## KETENTUAN TUGAS
Ringkaslah paragraf yang diawali "Ketua Dewan Komisioner Otoritas Jasa Keuangan" dalam teks tentang bursa karbon di bawah ini menjadi daftar poin yang memuat fakta-fakta utamanya.

## TEKS SUMBER
============================================================
Pada sektor energi, Indonesia juga menargetkan setidaknya terdapat 43 persen pembangkit energi terbarukan dari keseluruhan pembangkit listrik yang ada pada 2030 demi mencapai emisi nol bersih di sektor listrik pada 2050.
Secara sederhana, perdagangan karbon atau bursa karbon merupakan transaksi jual beli kredit atas pengeluaran CO2 oleh sebuah perusahaan. Perusahaan yang mampu menekan emisinya dapat menjual kredit ke perusahaan yang melampaui batas emisi.
Dalam beberapa jam perdagangan pada hari pertama, transaksi kredit di bursa karbon Bursa Efek Indonesia (BEI) tercatat mencapai Rp32,01 miliar.
Bursa karbon telah terbentuk di beberapa negara, antara lain Swiss dan Selandia Baru pada 2008, China dan Kazakhstan pada 2013, Australia pada 2016, Kanada pada 2019, dan Meksiko pada 2021.
Ketua Dewan Komisioner Otoritas Jasa Keuangan (OJK) Mahendra Siregar menilai bursa karbon Indonesia berpotensi menjadi salah satu yang terbesar dan terpenting di dunia lantaran memiliki volume dan kontribusi besar terhadap pengurangan emisi karbon nasional maupun dunia serta keragaman unit yang diperdagangkan mulai dari kehutanan, ketenagalistrikan, limbah, pertanian, minyak dan gas, industri umum, serta kelautan.
============================================================
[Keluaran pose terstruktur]

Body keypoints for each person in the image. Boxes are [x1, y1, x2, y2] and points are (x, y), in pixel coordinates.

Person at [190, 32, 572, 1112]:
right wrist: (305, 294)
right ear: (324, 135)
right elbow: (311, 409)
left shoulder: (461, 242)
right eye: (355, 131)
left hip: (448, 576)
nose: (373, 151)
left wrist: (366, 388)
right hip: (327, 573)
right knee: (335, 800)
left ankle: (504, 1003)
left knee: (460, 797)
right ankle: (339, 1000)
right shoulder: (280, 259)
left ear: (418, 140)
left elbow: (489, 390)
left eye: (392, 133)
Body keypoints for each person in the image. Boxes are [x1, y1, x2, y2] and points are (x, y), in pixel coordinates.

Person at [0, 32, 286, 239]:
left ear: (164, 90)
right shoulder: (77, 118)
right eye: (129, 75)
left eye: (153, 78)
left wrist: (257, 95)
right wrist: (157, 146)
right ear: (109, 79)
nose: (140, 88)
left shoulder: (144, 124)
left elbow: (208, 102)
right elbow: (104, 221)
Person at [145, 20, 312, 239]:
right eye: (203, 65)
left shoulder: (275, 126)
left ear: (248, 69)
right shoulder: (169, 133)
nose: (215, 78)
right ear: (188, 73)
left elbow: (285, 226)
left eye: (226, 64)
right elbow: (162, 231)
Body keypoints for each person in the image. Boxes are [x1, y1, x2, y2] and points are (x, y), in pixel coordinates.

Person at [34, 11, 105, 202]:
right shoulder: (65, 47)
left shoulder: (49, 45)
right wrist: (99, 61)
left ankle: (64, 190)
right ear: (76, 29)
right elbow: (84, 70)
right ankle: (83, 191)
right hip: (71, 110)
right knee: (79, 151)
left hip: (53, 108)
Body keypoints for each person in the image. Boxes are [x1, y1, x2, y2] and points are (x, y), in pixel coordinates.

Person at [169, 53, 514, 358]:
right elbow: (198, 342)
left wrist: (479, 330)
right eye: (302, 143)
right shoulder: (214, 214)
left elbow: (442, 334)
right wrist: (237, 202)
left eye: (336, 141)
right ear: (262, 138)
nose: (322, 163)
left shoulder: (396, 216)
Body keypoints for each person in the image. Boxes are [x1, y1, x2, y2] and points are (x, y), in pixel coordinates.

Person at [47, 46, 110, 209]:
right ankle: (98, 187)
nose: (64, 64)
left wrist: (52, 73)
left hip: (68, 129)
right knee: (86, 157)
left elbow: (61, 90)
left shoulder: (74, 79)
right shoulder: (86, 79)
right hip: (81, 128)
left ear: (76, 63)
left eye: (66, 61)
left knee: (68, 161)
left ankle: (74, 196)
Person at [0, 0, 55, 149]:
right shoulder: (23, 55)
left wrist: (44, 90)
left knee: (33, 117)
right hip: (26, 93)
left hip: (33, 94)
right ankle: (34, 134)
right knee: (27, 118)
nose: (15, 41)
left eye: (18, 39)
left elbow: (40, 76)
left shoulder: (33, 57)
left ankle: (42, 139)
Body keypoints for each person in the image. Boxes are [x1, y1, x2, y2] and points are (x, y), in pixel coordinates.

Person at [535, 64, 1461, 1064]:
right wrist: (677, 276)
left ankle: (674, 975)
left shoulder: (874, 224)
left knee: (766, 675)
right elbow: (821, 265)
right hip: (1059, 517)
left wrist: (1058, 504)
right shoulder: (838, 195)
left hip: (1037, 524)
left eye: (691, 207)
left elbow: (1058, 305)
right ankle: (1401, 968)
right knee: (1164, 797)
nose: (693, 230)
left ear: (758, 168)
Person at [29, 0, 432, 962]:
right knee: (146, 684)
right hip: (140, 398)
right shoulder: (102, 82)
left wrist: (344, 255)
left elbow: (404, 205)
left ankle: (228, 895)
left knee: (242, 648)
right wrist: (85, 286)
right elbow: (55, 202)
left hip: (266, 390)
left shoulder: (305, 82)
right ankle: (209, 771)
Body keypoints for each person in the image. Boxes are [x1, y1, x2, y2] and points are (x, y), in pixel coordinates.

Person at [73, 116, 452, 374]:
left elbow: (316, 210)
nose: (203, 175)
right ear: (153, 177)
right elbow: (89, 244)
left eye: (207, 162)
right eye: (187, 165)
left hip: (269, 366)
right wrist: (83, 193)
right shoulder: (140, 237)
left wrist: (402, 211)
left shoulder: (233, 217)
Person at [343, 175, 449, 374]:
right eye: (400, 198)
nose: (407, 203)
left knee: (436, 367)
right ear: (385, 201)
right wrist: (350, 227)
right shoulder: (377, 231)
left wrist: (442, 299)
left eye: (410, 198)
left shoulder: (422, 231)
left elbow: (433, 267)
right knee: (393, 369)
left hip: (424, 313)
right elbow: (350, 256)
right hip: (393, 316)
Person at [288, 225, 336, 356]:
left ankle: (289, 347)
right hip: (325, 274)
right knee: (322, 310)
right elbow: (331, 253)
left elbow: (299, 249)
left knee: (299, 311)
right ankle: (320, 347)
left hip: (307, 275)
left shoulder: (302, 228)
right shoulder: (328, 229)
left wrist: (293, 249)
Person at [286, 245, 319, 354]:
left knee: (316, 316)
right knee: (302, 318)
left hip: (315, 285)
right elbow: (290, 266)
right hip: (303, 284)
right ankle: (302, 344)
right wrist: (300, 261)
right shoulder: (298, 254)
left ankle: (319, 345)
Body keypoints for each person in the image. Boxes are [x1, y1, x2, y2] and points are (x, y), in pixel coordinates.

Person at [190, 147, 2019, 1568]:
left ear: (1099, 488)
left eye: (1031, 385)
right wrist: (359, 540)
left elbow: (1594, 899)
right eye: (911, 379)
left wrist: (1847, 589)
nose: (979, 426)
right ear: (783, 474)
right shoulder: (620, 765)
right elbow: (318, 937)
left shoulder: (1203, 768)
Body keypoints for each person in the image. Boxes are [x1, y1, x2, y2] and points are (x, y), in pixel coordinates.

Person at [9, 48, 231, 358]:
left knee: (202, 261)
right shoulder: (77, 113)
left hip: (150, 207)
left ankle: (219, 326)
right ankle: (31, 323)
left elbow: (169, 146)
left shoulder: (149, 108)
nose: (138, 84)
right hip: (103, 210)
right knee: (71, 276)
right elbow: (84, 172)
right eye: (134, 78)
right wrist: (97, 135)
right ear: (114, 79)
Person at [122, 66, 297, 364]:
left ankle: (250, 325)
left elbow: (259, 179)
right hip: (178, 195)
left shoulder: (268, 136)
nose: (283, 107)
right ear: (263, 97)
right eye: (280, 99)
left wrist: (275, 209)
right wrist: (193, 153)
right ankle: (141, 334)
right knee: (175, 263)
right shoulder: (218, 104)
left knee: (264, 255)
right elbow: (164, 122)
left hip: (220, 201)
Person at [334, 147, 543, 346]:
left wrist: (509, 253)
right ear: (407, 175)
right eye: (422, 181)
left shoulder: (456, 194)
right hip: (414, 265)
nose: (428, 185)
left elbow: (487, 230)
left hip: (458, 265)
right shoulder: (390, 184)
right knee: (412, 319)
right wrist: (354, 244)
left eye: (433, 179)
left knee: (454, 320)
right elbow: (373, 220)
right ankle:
============================================================
## JAWABAN TUGAS
- Ketua Dewan Komisioner OJK, Mahendra Siregar, menilai bursa karbon Indonesia berpotensi menjadi salah satu yang terbesar dan terpenting di dunia.
- Penilaian tersebut didasarkan pada volume dan kontribusinya yang besar terhadap pengurangan emisi karbon nasional maupun dunia.
- Penilaian itu juga didasarkan pada keragaman unit yang diperdagangkan, yaitu kehutanan, ketenagalistrikan, limbah, pertanian, minyak dan gas, industri umum, serta kelautan.